Passage
⟨
We woke on day 19 to clear blue skies, bright sun (the weather that would accompany us for the next ten days or so) and a magnificent view of the mountains from our balcony. It would turn out to be one of the easiest days on the trail (before a very tough crossing into Slovenia) and, having slept 2km from Velden, we were already some way along the day’s stage.

Our sweet and entertaining host was especially attentive during breakfast, making sure we had enough to eat for the day ahead. When we went to check out and pay, she suddenly vanished behind the bar and returned with a tiny flashlight for us, saying we might need it further along the trail if we stayed in mountain huts or got lost after dark. After telling us that she had been very happy to host us almost two years after I had made a down-payment on the room, she sent us on our way. We were actually quite sad to say goodbye to her, she had been so kind to us, but Slovenia was calling.
⟩
Given information
⟨
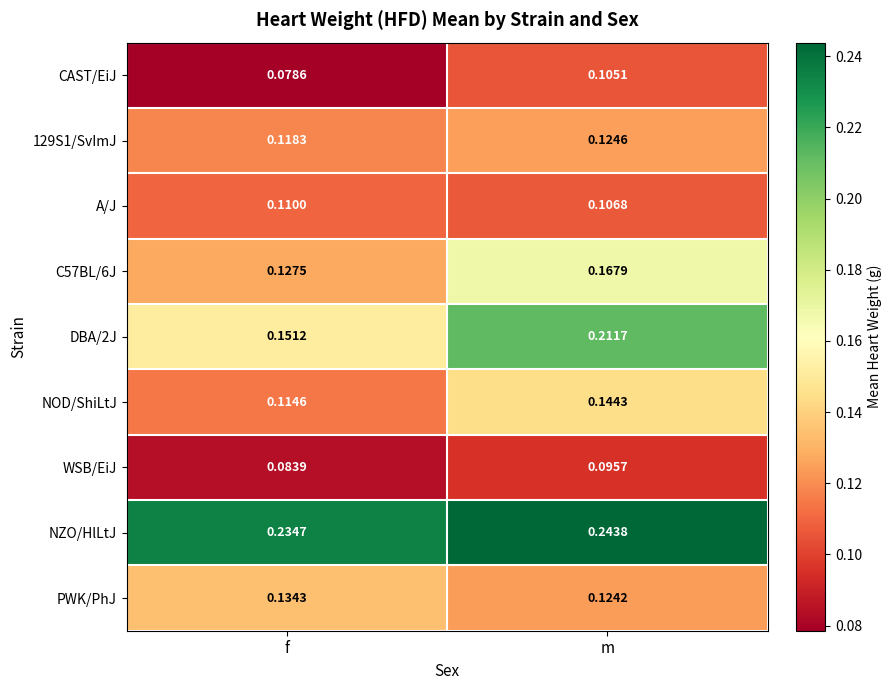

List the labels in order of WSB/EiJ value, smallest first.

f, m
⟩
Exercise A
In the account of day 19 on the trail, why did the host give the walkers a tiny flashlight?
Exercise B
Reproduce word for word the part of the day 19 trail account starting with "We woke on day" and going on through "the day’s stage.".

Response area A
She said they might need it further along the trail if they stayed in mountain huts or got lost after dark.

Response area B
We woke on day 19 to clear blue skies, bright sun (the weather that would accompany us for the next ten days or so) and a magnificent view of the mountains from our balcony. It would turn out to be one of the easiest days on the trail (before a very tough crossing into Slovenia) and, having slept 2km from Velden, we were already some way along the day’s stage.